His discipline remains. He keeps riding and earns national team status in 2025. At the national team training camp in Mallorca, the next serious setback occurs: “Out of nowhere, we were hit from behind by a car. I only realized what had happened when I was in the ditch beside the road. I can only remember feeling a blow from behind and then we flew off,” he recalls. Six professional cyclists lay by the roadside, some with severe bone fractures, after an 89-year-old Spaniard drove into their training group. Moritz again broke his left collarbone, as well as both shoulder blades. He spent two days in a hospital in Palma, then was transported to the hospital in Tübingen. Jokingly, he remarks: “The follow-up treatment wasn’t that bad actually, since I was still undergoing treatment for my first accident.”
This time, it is his start at the Track European Championships in February that falls through. “Yes, I feel disappointment,” says Moritz. Especially when you have waited and worked towards something for so long — “and then miss it because of something unnecessary.”
On Friday, Moritz landed in Santiago de Chile. Adventure, coffee, watts, and posing for social media. But for him, there’s much more behind it. “Since this is my first big international race, I’m approaching it fairly relaxed and calm. But I don’t know how I’ll feel right before the race,” he says. His race schedule starts with the scratch race, followed by a day of rest, then the omnium, and finally on Sunday the “king discipline,” the Madison. He has already trained with Roger Kluge and even competed in their first race together in Grenchen last October after their last joint training camp. “I think we complement each other pretty well. I’m more the type of rider who likes to sprint and doesn’t hold a full gas for too long. And Roger is the opposite,” says Moritz.

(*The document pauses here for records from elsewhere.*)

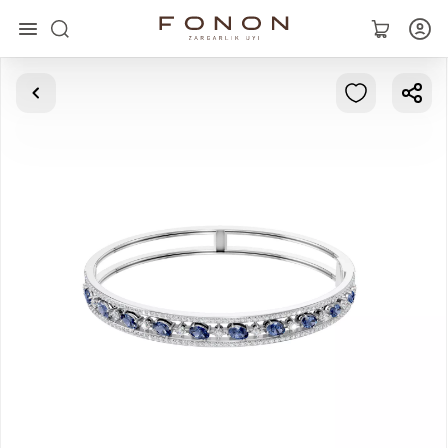
Главная
Коллекции
Кольца
Серьги
Браслеты
Кулоны
Цепочки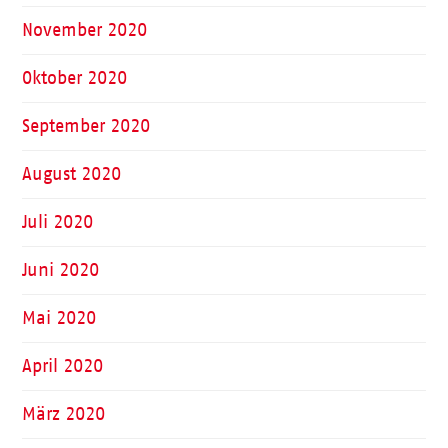
November 2020
Oktober 2020
September 2020
August 2020
Juli 2020
Juni 2020
Mai 2020
April 2020
März 2020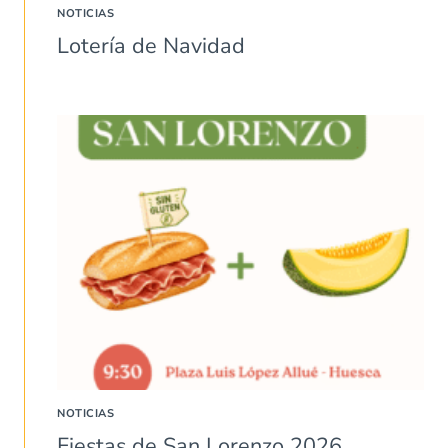
NOTICIAS
Lotería de Navidad
NOTICIAS
Fiestas de San Lorenzo 2026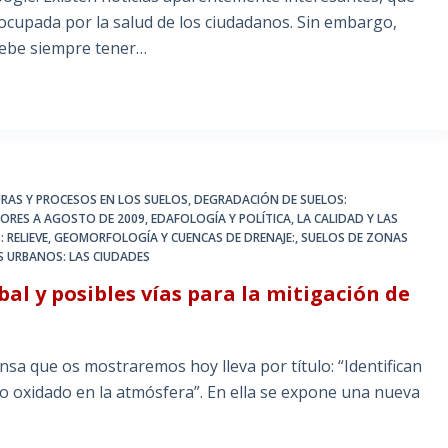
cupada por la salud de los ciudadanos. Sin embargo,
 debe siempre tener…
RAS Y PROCESOS EN LOS SUELOS
,
DEGRADACIÓN DE SUELOS:
IORES A AGOSTO DE 2009
,
EDAFOLOGÍA Y POLÍTICA
,
LA CALIDAD Y LAS
: RELIEVE, GEOMORFOLOGÍA Y CUENCAS DE DRENAJE:
,
SUELOS DE ZONAS
S URBANOS: LAS CIUDADES
l y posibles vías para la mitigación de
sa que os mostraremos hoy lleva por título: “Identifican
o oxidado en la atmósfera”. En ella se expone una nueva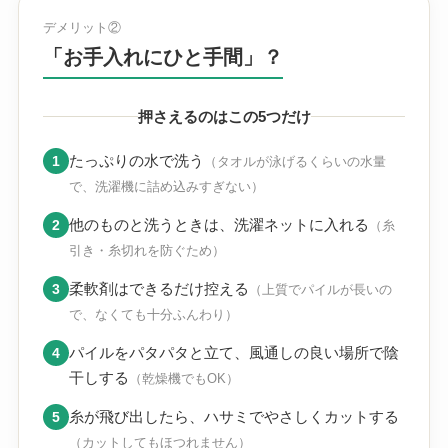
デメリット②
「お手入れにひと手間」？
押さえるのはこの5つだけ
たっぷりの水で洗う
1
（タオルが泳げるくらいの水量
で、洗濯機に詰め込みすぎない）
他のものと洗うときは、洗濯ネットに入れる
2
（糸
引き・糸切れを防ぐため）
柔軟剤はできるだけ控える
3
（上質でパイルが長いの
で、なくても十分ふんわり）
パイルをパタパタと立て、風通しの良い場所で陰
4
干しする
（乾燥機でもOK）
糸が飛び出したら、ハサミでやさしくカットする
5
（カットしてもほつれません）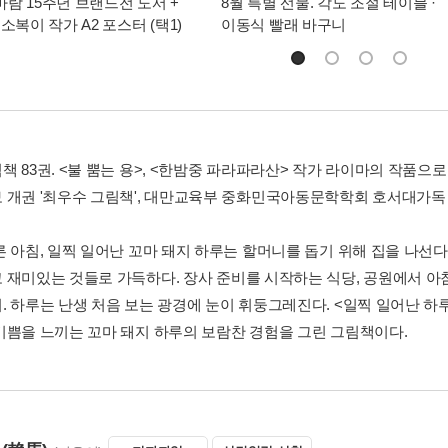
람 15주년 브랜드전 도서 +
8월 특별 선물. 각도 조절 테이블 ·
소복이 작가 A2 포스터 (택1)
이동식 빨래 바구니
 83권. <불 뿜는 용>, <한밤중 파라파라산> 작가 라이마의 작품으로
 개권 '최우수 그림책', 대만교육부 중화민국아동문학학회 호서대가독 
른 아침, 일찍 일어난 꼬마 돼지 하루는 할머니를 돕기 위해 집을 나선다
 재미있는 것들로 가득하다. 장사 준비를 시작하는 식당, 공원에서 아
. 하루는 난생 처음 보는 광경에 눈이 휘둥그레진다. <일찍 일어난 하
기쁨을 느끼는 꼬마 돼지 하루의 보람찬 경험을 그린 그림책이다.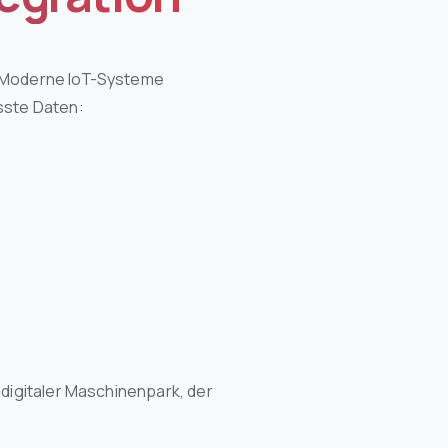
. Moderne IoT-Systeme
sste Daten:
 digitaler Maschinenpark, der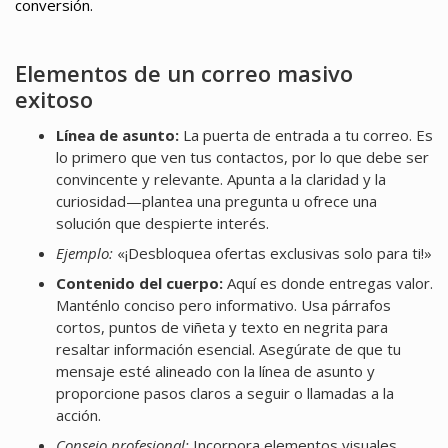
conversión.
Elementos de un correo masivo
exitoso
Línea de asunto:
La puerta de entrada a tu correo. Es
lo primero que ven tus contactos, por lo que debe ser
convincente y relevante. Apunta a la claridad y la
curiosidad—plantea una pregunta u ofrece una
solución que despierte interés.
Ejemplo:
«¡Desbloquea ofertas exclusivas solo para ti!»
Contenido del cuerpo:
Aquí es donde entregas valor.
Manténlo conciso pero informativo. Usa párrafos
cortos, puntos de viñeta y texto en negrita para
resaltar información esencial. Asegúrate de que tu
mensaje esté alineado con la línea de asunto y
proporcione pasos claros a seguir o llamadas a la
acción.
Consejo profesional:
Incorpora elementos visuales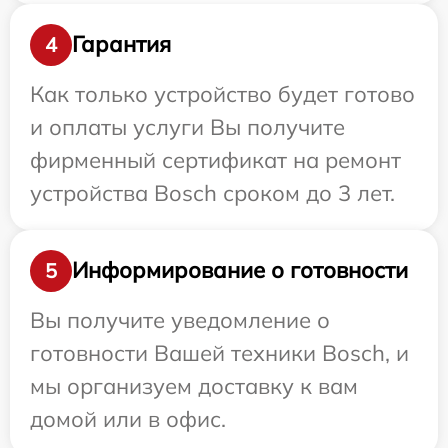
Гарантия
4
Как только устройство будет готово
и оплаты услуги Вы получите
фирменный сертификат на ремонт
устройства Bosch сроком до 3 лет.
Информирование о готовности
5
Вы получите уведомление о
готовности Вашей техники Bosch, и
мы организуем доставку к вам
домой или в офис.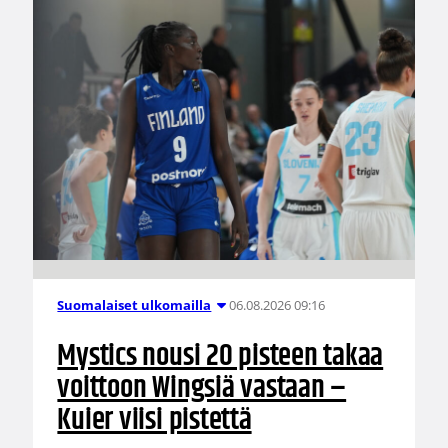
06.08.2026 09:16
Suomalaiset ulkomailla
Mystics nousi 20 pisteen takaa
voittoon Wingsiä vastaan –
Kuier viisi pistettä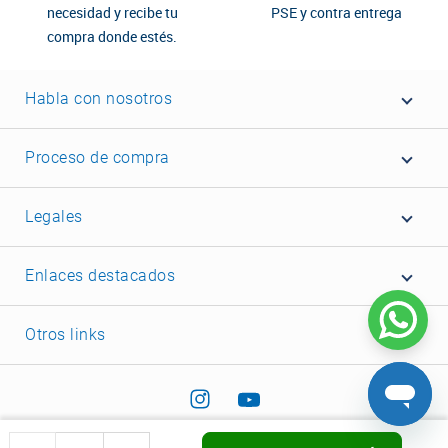
necesidad y recibe tu
PSE y contra entrega
compra donde estés.
Habla con nosotros
Proceso de compra
Legales
Enlaces destacados
Otros links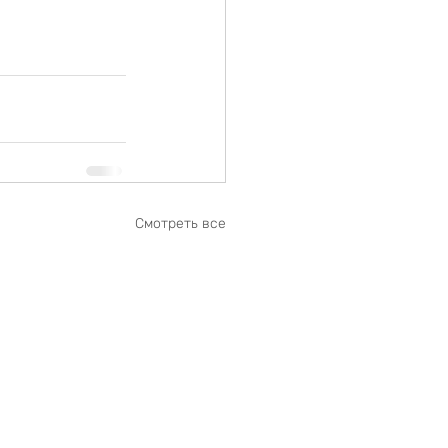
Смотреть все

Team manager Christian Grasmann won his second Six-Day race in Rotterdam in 2017 with Roger Kluge.
And Moritz will also start at that same Six-Day race next January — together with Roger Kluge.
“I have many great memories with the Pushbikers,” he explains.
“My absolute highlight was our trip to Tasmania in December 2018. Winning the Latrobe Wheel Race there was something very special.” The Tasmanian daily newspaper described something that is hard for us Europeans to understand: a German named Moritz Augenstein wins the handicap race — a track racing format immensely popular in Australia and Tasmania. At 21 years old, Moritz became a legend, achieving what before him only the Swiss Franco Marvulli (2013) and Urs Freuler (1982) had managed.
He even improved the existing record of 3:11.27 by over 5 seconds.
“Christian played a big role for me — especially when it comes to tactics. He was also the one who said in Tasmania: Put on a big gear and then go full gas.”
Dear Moritz, we’re keeping our fingers crossed for a successful World Championship in Chile — with the right gear, the calm confidence that defines you, and maximum full throttle!